"""

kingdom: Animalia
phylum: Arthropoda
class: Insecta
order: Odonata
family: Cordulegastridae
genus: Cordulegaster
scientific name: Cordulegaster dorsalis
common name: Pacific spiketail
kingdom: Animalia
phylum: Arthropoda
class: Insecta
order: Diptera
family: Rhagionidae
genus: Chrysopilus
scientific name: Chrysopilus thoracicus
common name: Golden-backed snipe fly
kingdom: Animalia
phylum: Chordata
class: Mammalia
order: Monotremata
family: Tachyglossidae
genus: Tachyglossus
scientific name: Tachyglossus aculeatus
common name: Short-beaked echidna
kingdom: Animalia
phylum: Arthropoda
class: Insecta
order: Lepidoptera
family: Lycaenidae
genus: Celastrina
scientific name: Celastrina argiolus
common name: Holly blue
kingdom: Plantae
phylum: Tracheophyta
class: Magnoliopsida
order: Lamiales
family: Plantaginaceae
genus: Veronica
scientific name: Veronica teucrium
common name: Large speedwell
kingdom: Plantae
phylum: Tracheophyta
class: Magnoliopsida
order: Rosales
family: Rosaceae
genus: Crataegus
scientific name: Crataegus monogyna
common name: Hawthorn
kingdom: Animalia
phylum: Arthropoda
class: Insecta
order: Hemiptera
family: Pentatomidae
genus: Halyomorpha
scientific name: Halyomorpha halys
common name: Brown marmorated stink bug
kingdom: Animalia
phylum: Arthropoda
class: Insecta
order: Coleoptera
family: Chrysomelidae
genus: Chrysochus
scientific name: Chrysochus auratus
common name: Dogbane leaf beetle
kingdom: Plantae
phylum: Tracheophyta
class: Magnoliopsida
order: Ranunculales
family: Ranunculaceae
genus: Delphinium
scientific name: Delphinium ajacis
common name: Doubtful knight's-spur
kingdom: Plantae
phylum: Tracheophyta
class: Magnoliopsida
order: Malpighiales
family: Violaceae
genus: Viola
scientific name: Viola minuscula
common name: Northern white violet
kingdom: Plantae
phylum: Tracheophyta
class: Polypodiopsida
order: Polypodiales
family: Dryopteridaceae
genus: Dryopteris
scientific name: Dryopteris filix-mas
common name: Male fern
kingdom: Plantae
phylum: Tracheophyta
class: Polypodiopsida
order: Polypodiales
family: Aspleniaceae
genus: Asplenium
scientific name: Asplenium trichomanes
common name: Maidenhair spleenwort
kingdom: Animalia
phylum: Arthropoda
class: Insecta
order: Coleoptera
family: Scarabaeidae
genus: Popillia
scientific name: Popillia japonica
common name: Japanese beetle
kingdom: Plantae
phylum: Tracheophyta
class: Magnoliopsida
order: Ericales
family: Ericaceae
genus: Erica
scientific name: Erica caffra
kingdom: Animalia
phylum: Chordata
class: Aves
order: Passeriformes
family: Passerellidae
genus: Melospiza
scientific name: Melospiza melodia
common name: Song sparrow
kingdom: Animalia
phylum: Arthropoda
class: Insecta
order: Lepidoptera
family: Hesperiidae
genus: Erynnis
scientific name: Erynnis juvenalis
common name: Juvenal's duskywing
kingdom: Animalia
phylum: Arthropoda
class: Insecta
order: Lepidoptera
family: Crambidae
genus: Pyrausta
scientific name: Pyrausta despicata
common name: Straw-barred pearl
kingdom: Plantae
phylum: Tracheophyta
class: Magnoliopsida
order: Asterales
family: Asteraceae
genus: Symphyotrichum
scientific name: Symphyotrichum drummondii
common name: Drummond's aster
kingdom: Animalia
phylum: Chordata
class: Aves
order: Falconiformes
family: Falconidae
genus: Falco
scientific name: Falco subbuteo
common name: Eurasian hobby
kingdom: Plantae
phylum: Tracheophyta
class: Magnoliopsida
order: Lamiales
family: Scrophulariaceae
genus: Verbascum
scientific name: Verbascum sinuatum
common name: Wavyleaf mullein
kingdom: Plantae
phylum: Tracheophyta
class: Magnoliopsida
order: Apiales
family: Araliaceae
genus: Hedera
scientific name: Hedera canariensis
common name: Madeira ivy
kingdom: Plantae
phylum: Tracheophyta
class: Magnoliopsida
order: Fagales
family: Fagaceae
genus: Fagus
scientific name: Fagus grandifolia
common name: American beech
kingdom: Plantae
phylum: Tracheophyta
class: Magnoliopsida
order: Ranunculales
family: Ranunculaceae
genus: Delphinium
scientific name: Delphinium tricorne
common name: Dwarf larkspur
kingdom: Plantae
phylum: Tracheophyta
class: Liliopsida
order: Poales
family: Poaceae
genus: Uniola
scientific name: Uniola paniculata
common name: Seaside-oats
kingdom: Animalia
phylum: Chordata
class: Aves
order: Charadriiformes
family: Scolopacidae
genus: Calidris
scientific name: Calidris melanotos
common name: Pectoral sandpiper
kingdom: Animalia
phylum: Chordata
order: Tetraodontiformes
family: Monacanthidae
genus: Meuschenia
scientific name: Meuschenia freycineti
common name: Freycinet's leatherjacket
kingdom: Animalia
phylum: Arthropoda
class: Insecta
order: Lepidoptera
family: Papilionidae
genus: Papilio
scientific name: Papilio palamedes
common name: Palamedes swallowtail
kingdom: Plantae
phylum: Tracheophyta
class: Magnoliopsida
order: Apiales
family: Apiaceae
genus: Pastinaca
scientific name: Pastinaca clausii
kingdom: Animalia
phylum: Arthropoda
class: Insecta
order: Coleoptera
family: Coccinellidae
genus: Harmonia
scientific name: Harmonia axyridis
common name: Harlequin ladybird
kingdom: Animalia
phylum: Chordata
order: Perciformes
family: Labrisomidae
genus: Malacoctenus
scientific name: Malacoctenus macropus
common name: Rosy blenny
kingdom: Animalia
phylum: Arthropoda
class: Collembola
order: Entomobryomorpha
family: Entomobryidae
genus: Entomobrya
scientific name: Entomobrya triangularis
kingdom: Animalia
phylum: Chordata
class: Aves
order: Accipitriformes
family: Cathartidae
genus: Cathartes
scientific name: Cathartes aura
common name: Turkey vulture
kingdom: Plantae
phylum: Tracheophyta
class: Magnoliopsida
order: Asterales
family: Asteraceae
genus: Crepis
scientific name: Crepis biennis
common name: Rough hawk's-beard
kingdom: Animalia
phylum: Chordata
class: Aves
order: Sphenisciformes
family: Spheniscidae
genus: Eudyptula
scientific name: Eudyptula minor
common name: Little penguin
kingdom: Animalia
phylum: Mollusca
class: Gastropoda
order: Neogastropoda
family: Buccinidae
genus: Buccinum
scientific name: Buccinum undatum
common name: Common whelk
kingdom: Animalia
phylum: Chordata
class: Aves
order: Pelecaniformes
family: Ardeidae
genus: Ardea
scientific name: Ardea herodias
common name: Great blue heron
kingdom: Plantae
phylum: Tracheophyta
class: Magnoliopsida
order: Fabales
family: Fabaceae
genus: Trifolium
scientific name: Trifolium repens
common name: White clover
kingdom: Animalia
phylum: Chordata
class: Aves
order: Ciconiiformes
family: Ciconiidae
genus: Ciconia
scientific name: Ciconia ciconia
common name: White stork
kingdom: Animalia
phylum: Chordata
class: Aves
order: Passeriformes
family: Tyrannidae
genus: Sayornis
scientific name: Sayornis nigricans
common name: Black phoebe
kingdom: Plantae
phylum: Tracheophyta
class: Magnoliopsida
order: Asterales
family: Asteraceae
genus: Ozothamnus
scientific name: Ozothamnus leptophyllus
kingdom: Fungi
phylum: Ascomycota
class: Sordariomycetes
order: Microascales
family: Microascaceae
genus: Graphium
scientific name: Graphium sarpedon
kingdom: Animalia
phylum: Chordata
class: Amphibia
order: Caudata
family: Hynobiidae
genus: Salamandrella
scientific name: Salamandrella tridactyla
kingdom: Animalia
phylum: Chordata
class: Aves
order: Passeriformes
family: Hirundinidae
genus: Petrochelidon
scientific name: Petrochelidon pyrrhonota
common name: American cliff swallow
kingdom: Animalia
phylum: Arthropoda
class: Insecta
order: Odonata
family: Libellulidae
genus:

"""

> WHAT IS BEING ASKED
Rewrite the part of the items that opens with the line containing "family: Ciconiidae" and closes with the line containing "common name: Black phoebe", putting "vernacular name" in place of "common name" and leaving everything else unchanged.

> ANSWER TO THIS EXERCISE
family: Ciconiidae
genus: Ciconia
scientific name: Ciconia ciconia
vernacular name: White stork
kingdom: Animalia
phylum: Chordata
class: Aves
order: Passeriformes
family: Tyrannidae
genus: Sayornis
scientific name: Sayornis nigricans
vernacular name: Black phoebe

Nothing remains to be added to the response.